INSTRUCTIONS TO FOLLOW: Copy every line of the entries that has the string "with" in it.

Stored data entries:
_ _ _ _ _

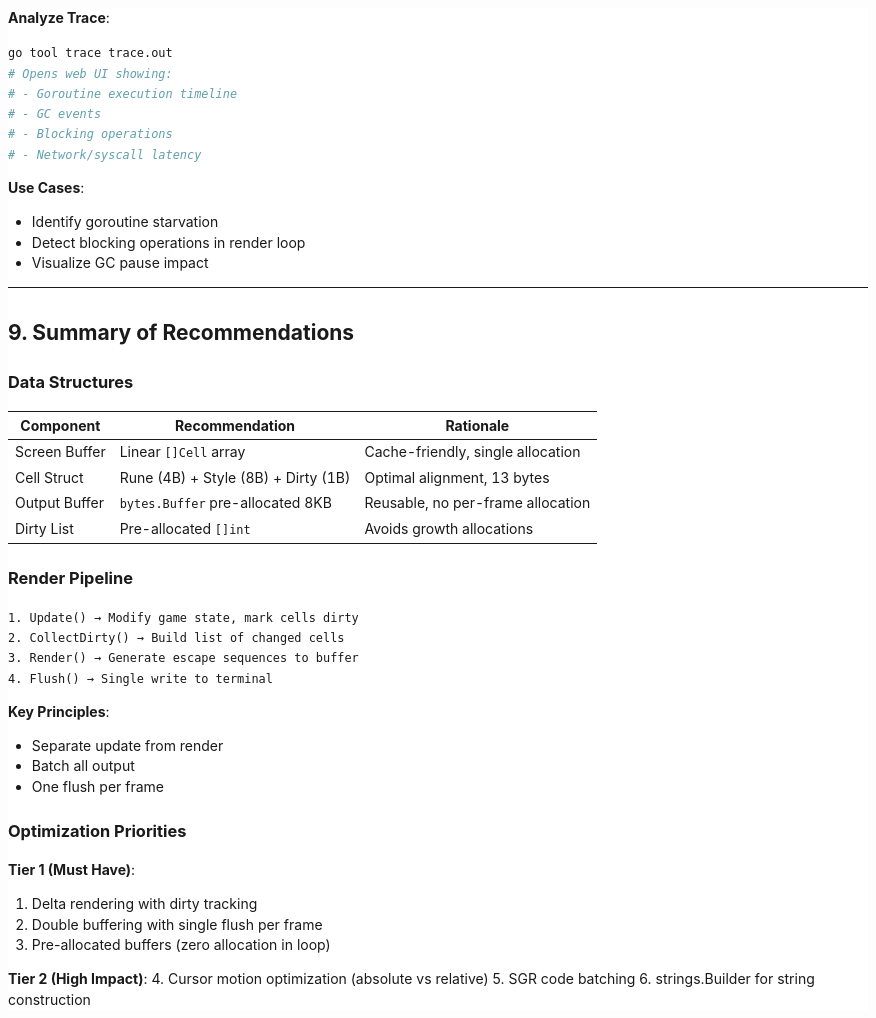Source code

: **Analyze Trace**:
```bash
go tool trace trace.out
# Opens web UI showing:
# - Goroutine execution timeline
# - GC events
# - Blocking operations
# - Network/syscall latency
```

**Use Cases**:
- Identify goroutine starvation
- Detect blocking operations in render loop
- Visualize GC pause impact

---

## 9. Summary of Recommendations

### Data Structures

| Component | Recommendation | Rationale |
|-----------|---------------|-----------|
| Screen Buffer | Linear `[]Cell` array | Cache-friendly, single allocation |
| Cell Struct | Rune (4B) + Style (8B) + Dirty (1B) | Optimal alignment, 13 bytes |
| Output Buffer | `bytes.Buffer` pre-allocated 8KB | Reusable, no per-frame allocation |
| Dirty List | Pre-allocated `[]int` | Avoids growth allocations |

### Render Pipeline

```
1. Update() → Modify game state, mark cells dirty
2. CollectDirty() → Build list of changed cells
3. Render() → Generate escape sequences to buffer
4. Flush() → Single write to terminal
```

**Key Principles**:
- Separate update from render
- Batch all output
- One flush per frame

### Optimization Priorities

**Tier 1 (Must Have)**:
1. Delta rendering with dirty tracking
2. Double buffering with single flush per frame
3. Pre-allocated buffers (zero allocation in loop)

**Tier 2 (High Impact)**:
4. Cursor motion optimization (absolute vs relative)
5. SGR code batching
6. strings.Builder for string construction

_ _ _ _ _

YOUR SOLUTION:
1. Delta rendering with dirty tracking
2. Double buffering with single flush per frame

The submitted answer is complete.